There were other science fiction moments in Helix songs as well. “Wish I Could Be There”, from the same album, is one such song.  It’s about a guy who dreams of going to space.  That song represents their epic, their “Stairway to Heaven”.   “Time for a Change” from the second album spoke of nuclear war, if we do not change our ways, a common theme in the sci-fi of the era.

I should clarify, however, that we didn’t even know about these first albums back in 1984.  The earliest song we knew was “Heavy Metal Love”, and even that was pretty new.  We were vaguely aware that they had existed before 1984, but we didn’t know for sure because there were no music videos before that, and those records were out of print.  You couldn’t walk into Sam The Record Man and ask Al King for them.

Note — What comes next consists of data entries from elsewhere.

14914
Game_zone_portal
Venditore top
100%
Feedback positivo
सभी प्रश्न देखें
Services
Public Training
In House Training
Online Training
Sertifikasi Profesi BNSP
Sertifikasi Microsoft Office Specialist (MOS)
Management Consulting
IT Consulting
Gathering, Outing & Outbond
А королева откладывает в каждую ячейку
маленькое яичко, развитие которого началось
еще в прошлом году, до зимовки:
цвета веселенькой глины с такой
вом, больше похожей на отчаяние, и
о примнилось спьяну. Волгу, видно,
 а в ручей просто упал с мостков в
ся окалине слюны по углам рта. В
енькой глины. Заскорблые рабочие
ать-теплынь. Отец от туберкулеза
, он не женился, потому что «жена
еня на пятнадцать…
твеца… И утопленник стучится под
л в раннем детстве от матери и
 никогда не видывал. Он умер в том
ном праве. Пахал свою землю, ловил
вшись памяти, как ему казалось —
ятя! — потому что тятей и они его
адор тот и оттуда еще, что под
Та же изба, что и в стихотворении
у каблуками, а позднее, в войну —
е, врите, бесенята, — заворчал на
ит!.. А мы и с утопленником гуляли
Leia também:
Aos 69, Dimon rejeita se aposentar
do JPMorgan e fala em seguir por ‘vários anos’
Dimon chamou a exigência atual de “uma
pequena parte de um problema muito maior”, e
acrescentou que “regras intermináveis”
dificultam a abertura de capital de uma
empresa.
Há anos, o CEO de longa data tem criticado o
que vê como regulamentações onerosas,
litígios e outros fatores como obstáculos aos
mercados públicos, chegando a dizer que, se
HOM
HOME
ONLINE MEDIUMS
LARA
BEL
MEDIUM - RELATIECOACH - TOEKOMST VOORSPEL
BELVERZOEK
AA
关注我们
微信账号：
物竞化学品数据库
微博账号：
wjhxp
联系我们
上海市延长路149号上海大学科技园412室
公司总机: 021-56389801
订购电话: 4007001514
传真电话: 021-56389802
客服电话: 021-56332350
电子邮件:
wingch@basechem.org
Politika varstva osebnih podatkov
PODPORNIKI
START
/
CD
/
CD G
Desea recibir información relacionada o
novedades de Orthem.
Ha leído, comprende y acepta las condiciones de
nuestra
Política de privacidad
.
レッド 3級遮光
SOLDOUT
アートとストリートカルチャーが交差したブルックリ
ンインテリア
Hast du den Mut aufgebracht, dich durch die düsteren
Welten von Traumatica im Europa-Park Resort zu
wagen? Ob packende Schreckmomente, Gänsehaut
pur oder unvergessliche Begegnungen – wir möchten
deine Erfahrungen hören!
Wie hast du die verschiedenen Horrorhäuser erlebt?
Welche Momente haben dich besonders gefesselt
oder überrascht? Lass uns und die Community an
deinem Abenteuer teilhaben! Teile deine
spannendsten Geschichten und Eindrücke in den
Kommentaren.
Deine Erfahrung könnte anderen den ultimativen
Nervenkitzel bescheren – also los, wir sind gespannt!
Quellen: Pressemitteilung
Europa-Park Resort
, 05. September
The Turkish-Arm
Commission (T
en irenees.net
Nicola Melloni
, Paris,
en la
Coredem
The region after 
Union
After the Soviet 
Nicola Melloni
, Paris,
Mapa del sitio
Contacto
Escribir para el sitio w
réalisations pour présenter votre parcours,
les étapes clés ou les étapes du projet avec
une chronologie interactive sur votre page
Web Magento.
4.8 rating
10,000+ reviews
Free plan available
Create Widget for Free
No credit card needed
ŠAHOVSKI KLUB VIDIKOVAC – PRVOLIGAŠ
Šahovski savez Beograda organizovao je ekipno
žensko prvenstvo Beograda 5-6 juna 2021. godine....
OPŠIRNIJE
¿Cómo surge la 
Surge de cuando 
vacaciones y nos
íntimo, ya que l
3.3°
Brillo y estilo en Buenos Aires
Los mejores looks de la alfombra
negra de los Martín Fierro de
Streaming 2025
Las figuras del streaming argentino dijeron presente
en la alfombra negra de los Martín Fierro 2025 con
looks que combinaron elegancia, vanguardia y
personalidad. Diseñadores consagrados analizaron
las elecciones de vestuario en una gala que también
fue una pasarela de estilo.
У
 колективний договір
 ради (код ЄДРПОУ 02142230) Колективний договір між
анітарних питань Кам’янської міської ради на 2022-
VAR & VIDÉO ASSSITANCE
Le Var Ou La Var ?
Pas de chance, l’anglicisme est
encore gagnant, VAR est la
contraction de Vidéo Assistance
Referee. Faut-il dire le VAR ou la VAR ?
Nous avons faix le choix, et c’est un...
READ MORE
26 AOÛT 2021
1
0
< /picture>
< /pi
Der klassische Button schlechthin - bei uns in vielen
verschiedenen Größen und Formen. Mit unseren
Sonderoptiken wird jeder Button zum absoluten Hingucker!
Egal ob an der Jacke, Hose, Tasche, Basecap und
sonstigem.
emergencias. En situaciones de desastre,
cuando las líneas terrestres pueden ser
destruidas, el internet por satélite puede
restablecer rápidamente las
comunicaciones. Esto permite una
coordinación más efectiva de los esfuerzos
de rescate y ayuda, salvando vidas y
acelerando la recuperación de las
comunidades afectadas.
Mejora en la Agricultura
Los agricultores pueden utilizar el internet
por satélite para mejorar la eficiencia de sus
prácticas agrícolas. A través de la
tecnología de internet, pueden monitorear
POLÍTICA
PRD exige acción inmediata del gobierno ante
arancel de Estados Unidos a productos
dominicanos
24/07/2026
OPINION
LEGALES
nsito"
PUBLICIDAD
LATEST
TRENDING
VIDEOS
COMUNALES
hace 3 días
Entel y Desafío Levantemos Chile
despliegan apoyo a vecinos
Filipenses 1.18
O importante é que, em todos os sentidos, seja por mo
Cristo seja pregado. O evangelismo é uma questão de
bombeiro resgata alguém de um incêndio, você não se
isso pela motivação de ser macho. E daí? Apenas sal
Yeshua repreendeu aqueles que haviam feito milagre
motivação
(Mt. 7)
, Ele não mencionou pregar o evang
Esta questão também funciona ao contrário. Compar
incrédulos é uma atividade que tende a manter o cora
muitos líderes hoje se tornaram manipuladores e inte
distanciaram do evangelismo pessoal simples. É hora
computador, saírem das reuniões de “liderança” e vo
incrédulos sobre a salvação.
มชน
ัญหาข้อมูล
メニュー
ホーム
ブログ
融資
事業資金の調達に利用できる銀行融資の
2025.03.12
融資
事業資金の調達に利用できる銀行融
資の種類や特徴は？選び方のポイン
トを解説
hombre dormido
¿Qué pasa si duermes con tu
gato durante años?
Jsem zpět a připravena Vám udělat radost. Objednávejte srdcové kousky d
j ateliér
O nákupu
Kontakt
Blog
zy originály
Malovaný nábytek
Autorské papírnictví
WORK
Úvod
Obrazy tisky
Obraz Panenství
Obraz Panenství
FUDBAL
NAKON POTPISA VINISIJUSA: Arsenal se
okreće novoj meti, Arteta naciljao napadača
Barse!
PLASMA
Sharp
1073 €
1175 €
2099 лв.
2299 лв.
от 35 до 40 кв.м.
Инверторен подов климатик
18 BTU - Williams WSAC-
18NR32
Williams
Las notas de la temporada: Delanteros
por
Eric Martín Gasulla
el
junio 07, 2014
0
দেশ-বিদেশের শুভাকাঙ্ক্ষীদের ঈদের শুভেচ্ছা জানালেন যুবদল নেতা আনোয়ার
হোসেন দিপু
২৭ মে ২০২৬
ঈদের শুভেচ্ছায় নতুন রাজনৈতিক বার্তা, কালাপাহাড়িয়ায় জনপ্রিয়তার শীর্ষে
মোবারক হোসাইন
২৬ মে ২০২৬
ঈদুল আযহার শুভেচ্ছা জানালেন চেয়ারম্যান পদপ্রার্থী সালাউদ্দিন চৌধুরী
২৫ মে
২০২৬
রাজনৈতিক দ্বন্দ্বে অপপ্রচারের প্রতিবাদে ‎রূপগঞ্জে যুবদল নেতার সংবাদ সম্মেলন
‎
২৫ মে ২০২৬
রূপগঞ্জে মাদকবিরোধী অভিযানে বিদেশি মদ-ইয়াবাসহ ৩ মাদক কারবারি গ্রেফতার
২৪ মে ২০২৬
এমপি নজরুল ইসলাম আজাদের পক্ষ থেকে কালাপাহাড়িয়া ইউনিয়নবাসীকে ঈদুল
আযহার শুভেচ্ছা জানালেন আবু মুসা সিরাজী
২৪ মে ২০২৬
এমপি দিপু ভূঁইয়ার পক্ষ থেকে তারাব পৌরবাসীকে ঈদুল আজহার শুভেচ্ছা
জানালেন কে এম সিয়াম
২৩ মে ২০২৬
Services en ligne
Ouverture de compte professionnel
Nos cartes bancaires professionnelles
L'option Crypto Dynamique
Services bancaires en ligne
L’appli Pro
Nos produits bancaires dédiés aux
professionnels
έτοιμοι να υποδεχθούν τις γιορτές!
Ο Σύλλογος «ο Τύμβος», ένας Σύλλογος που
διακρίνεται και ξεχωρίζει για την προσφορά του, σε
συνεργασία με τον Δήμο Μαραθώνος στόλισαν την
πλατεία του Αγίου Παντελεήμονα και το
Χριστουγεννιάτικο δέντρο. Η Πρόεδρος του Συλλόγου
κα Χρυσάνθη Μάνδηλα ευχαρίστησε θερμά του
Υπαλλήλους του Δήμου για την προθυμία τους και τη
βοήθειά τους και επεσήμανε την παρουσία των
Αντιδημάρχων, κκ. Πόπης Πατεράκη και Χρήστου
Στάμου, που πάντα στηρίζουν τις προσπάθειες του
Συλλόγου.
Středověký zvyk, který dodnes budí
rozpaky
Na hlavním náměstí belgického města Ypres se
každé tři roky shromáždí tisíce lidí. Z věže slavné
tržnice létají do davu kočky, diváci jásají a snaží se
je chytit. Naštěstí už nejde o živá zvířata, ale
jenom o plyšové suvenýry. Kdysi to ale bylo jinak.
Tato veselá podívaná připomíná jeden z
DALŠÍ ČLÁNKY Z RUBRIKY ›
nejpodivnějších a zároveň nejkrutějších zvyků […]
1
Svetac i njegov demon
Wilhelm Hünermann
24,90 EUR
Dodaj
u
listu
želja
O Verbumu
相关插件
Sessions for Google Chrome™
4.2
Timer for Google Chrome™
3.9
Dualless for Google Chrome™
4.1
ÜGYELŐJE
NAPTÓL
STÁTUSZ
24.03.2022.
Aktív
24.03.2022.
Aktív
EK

Occasionally we would hear rumours.  Usually these “little known facts” would come from that one uncle that everyone had, the one who wore no shirt, watched a lot of football, and had a handlebar moustache.  Usually this stereotypical uncle would say, “Yeah, Helix have been around a long time, like 20 years, I saw them when they were still a country band.  My buddy was in the band too.”

Some nights I sat up in a sweat about this.  A country band?  Helix?  Sure, I didn’t hate country music, my dad played that Johnny Cash stuff and it’s alright.  (I even saw Johnny Cash live in ’83, before I ever heard of Helix.) But Helix were rockers!  Rockers were about breaking loose!  They sang about their heavy metal loves!  They told us not to do what people tell you to do, and to always be yourself!  If a bunch of country guys were now posing as rockers to make a buck, well, that would be a black mark on Rock N’ Roll.  Why?  Because it would prove that our dads were right:  Rockers were just in it for the money.  If we couldn’t trust Helix, you couldn’t trust any of them.  Especially W.A.S.P.

We didn’t speak of these things often.  It was bad to speak of these things.  But each of us dreamed—nightmared—about finding a copy of an early Helix album in our uncles’ musty collections.  And in the dream, there they were always on the cover.  A black and white photo.  And they’re wearing cowboy hats.

It never came to that.  When their first two albums, Breaking Loose and White Lace & Black Leather, were finally issued on CD in 1992, they sounded pretty damn good.  It’s classic rock, but harder, much harder.  And best of all, it sounds like home.  Everything about those two albums sounds like right here.  If I played them for you, you’d hear nothing.  But to me, I can’t understand how nobody else can hear that these albums were born right here in Kitchener,Ontario.

Brian Vollmer and I, back in in 2007 at Planet Helix!

Brian Vollmer and I, back in in 2007 at Planet Helix!

The kids from Kitchener 1984 didn’t hear about Helix until MuchMusic started throwing “Rock You” into heavy rotation.  The song was everything we needed at the time.  It was catchy, yet you and your tone deaf friends could all chant it.  Hey, maybe that’s the same reason hip-hop is popular today?

The video for “Rock You” was equally cool.  There were whips, chains, nearly naked girls, leather, guitars, and fire.  The best part of the video was when Brent Doerner comes out of the water with his Les Paul screaming the guitar solo.  And then your friends would debate:  “Could that guy really play under water?”  “No way man, he’d get electrocuted!”  “Are you sure?  That looked awesome though.”  It was catchy, but you could still be a tough guy if you liked this band, because clearly they got lots of girls.

Come to think of it, Helix seemed to get lots of girls.  There were girls in every single video that we had seen!  Granted, the one in “(Make Me Do) Anything You Want” was doing ballet and stuff, but she was still alright.

Oh, and by the way, Ian Johnson also took credit for the “Gimme Gimme Good Lovin'” video.  He said, and I quote because I will never forget this, “Yeah, that was my idea.  I told Brian that he should make a video with a lot of girls in it.  So, he did.”

But then again, Ian Johnson also said that he wrote the Disney movie “Bambi”.

But that, dear friends, is another story.